Work to complete:
In the passage below on biomass reference material results, which feedstock showed the largest expanded uncertainties for most components?

Selected passage:
— begin —

The expanded uncertainties for glucan and xylan were wider in the original data than were seen here for the recharacterization, and the total lignin uncertainties are similar to the original characterization. This may be due to the greater number of laboratories involved and may also be due to the variety of carbohydrate methods used in the original characterization. The original characterization used a combination of gas chromatographic (GC) and LC carbohydrate methods for carbohydrate quantitation. The authors were surprised by the agreement between these very different carbohydrate detection systems. All the recharacterization carbohydrate data were generated using LC methods, although with different equipment and no GC data was included here. Since the original characterization, LC methods for carbohydrates have become more popular due to easier sample preparation and no need for derivatization. The wheat straw sample showed the largest expanded uncertainties among the feedstocks for most components. This may be due to the high uncertainties in water and ethanol extractives measurements plus the high ash content. Uncertainties in these values may propagate into the other components when they are corrected to a whole basis.
Mean Biomass RM Results
The individual data points for all labs are reported as supplementary data (Tables S1, S2, S3, and S4) separated by biomass type. These tables also report the overall component means and percent relative standard deviations (%RSD) calculated based on all data points, as opposed to the overall median values reported above. These data show lower RSDs (generally <10 %) for the major components (glucan, xylan, structural sugars, total lignin, acid-insoluble residue, and total component closure) and much higher RSDs (all >20 % and some >100 % RSD) for the remaining minor components.

— end —

Extracted entries:
— begin —

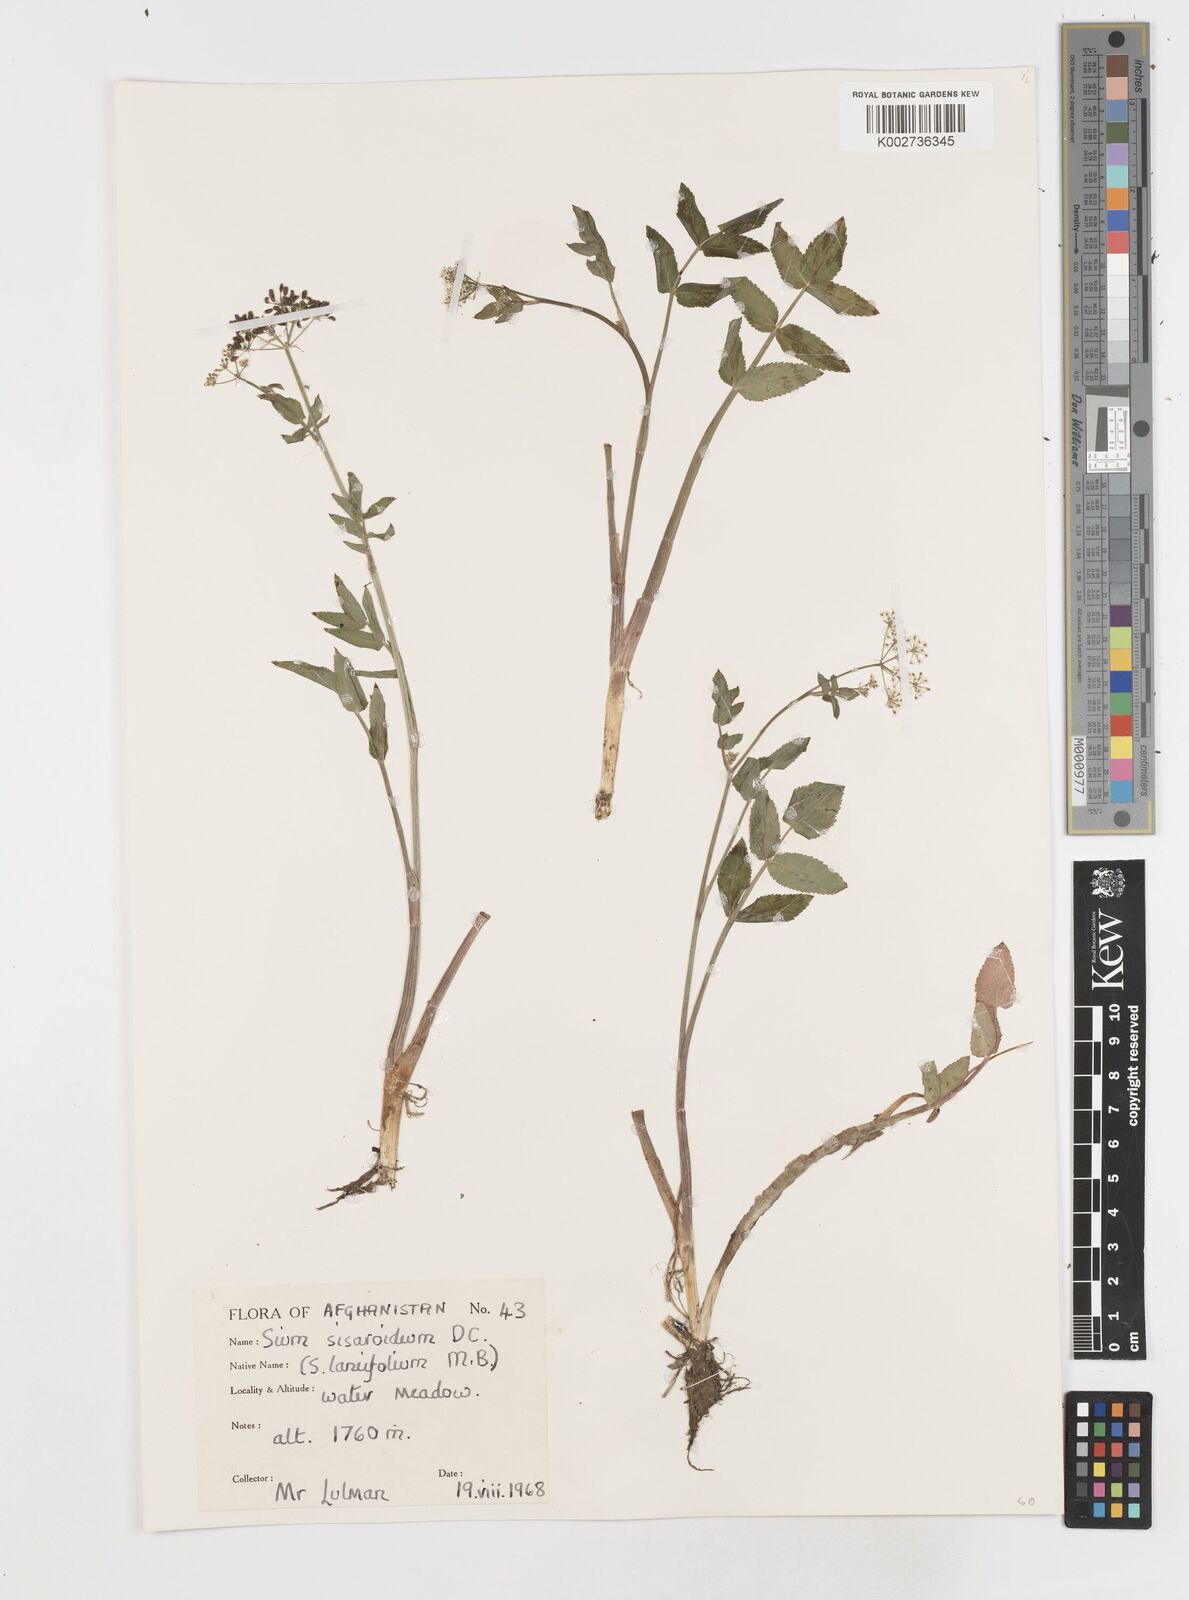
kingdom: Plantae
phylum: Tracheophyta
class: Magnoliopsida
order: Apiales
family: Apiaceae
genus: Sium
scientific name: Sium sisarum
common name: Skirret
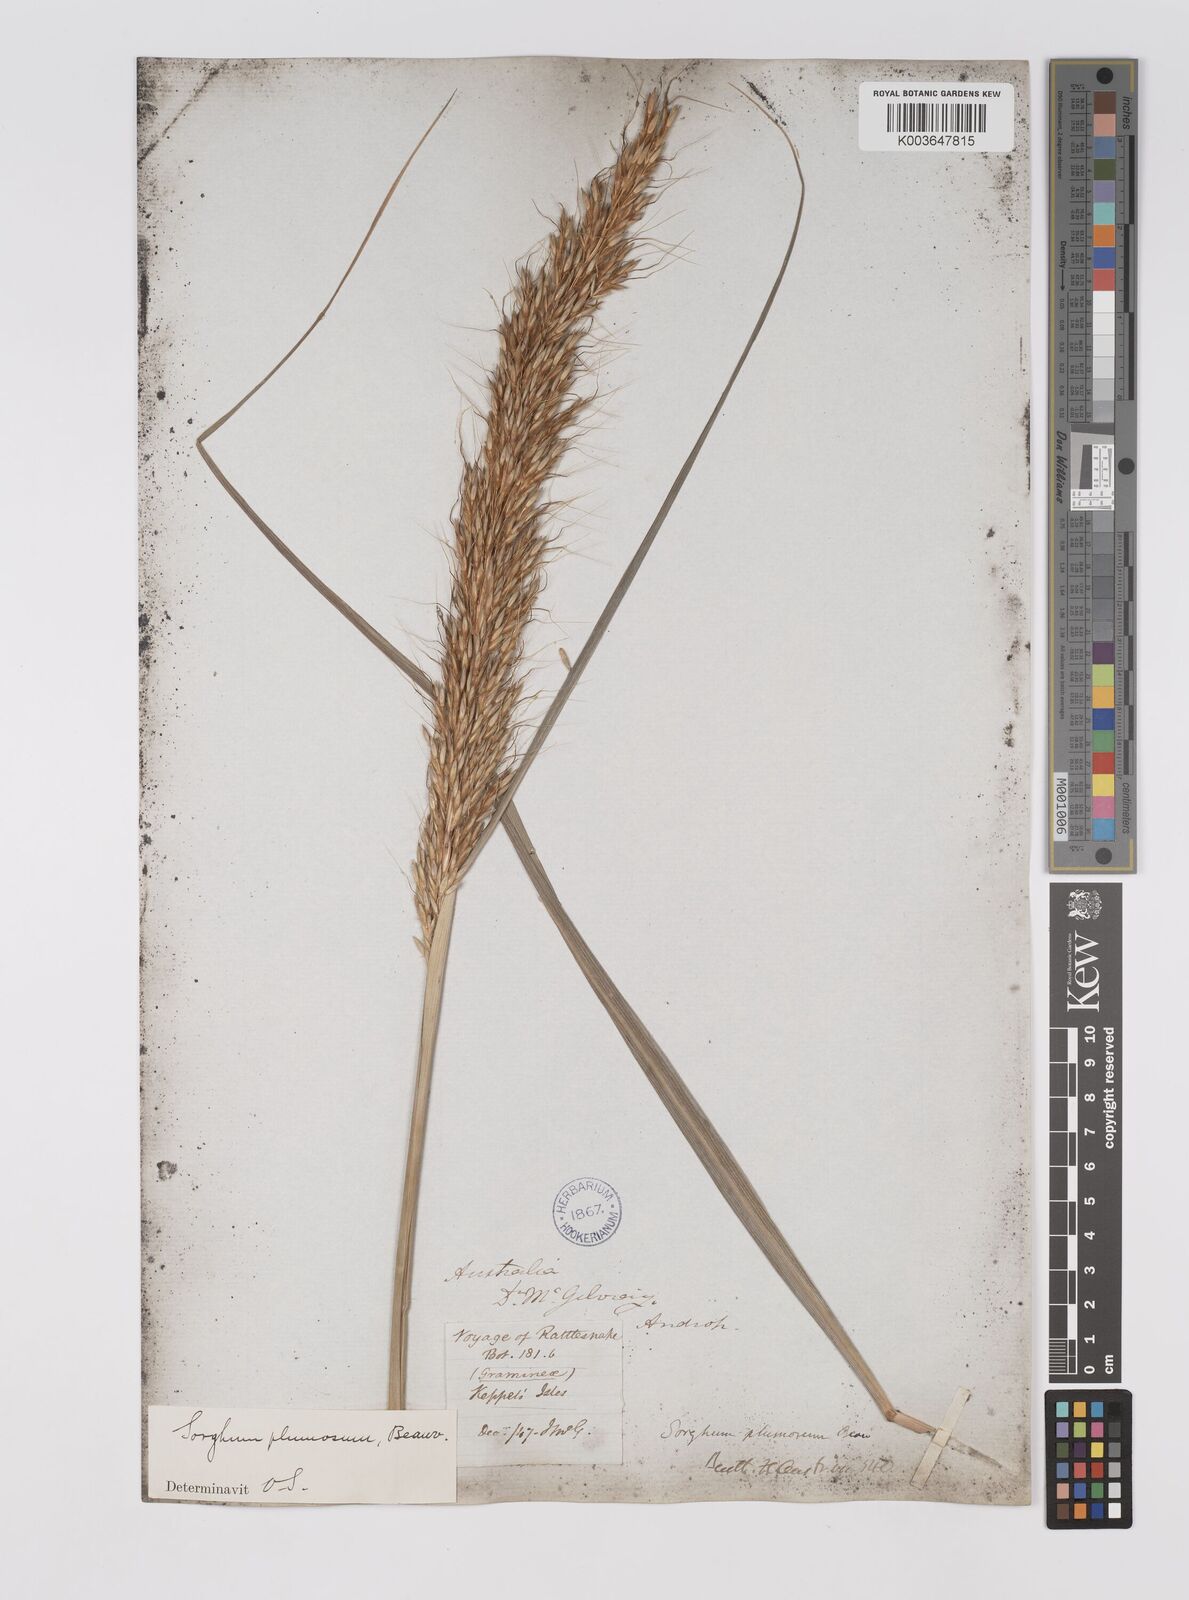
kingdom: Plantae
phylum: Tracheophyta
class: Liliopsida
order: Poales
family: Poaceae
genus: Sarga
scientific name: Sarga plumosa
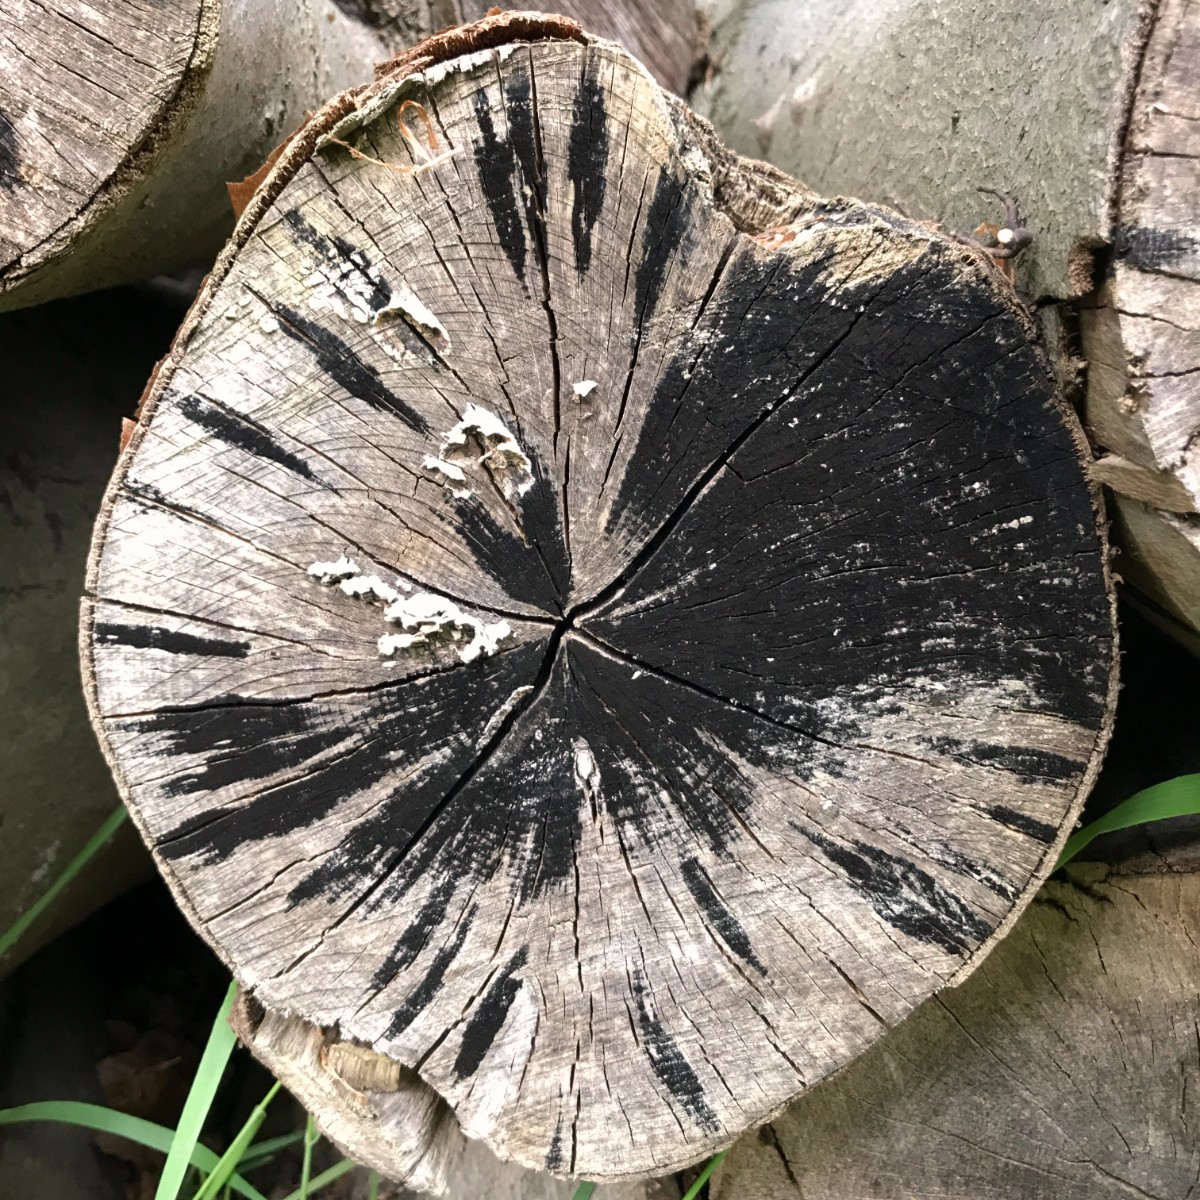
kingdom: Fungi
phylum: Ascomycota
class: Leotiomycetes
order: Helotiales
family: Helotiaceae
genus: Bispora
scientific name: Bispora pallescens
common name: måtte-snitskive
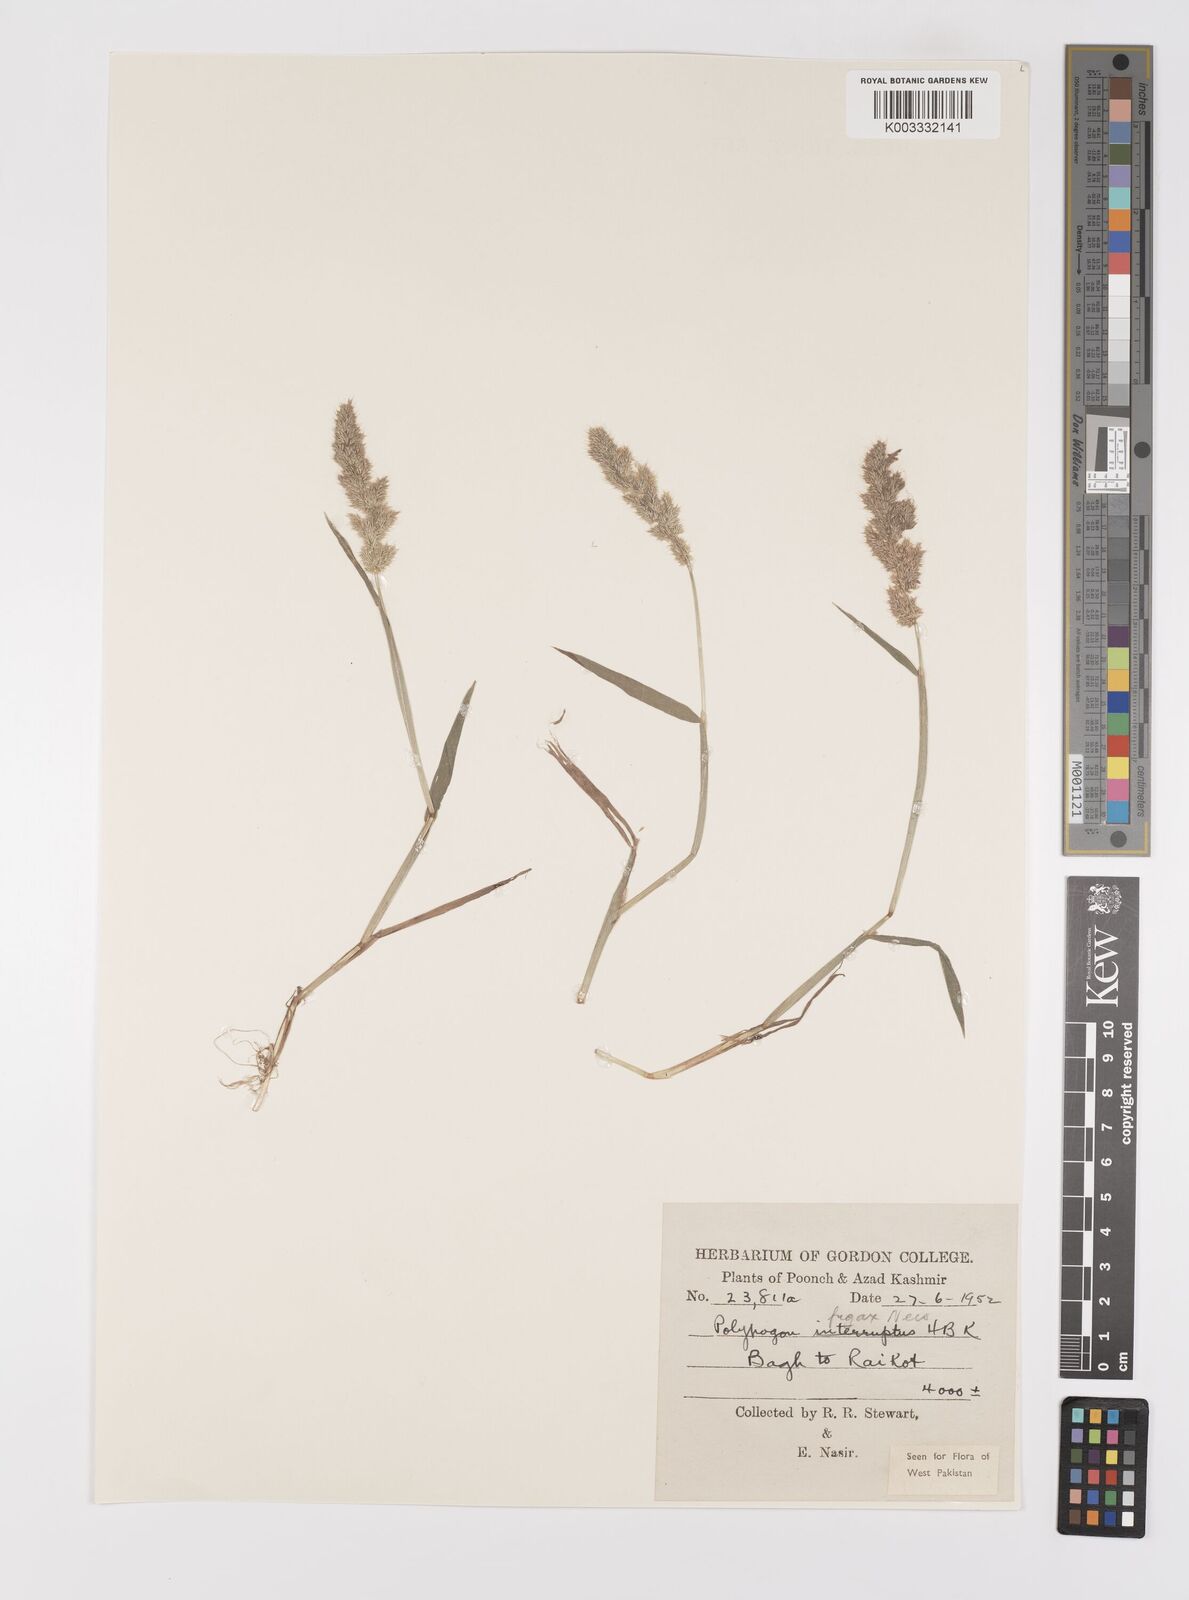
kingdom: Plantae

— end —

Solution for this task:
The wheat straw sample.